■ **Exercise requirements**:
Once you find the line that contains "läkemedlet." in the entries below, give it again along with every following line, unchanged, through the final one.

■ **Given entries**:
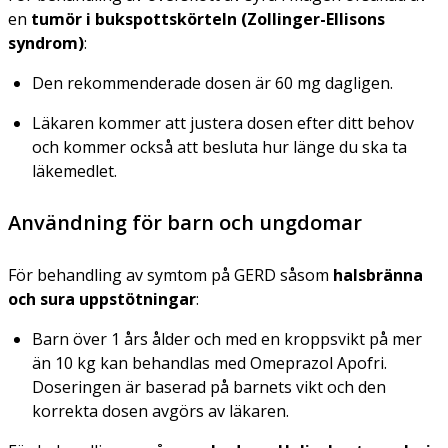
en
tumör i bukspottskörteln (Zollinger-Ellisons
syndrom)
:
Den rekommenderade dosen är 60 mg dagligen.
Läkaren kommer att justera dosen efter ditt behov
och kommer också att besluta hur länge du ska ta
läkemedlet.
Användning för barn och ungdomar
För behandling av symtom på GERD såsom
halsbränna
och sura uppstötningar
:
Barn över 1 års ålder och med en kroppsvikt på mer
än 10 kg kan behandlas med Omeprazol Apofri.
Doseringen är baserad på barnets vikt och den
korrekta dosen avgörs av läkaren.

■ **Answer for this exercise**:
läkemedlet.
Användning för barn och ungdomar
För behandling av symtom på GERD såsom
halsbränna
och sura uppstötningar
:
Barn över 1 års ålder och med en kroppsvikt på mer
än 10 kg kan behandlas med Omeprazol Apofri.
Doseringen är baserad på barnets vikt och den
korrekta dosen avgörs av läkaren.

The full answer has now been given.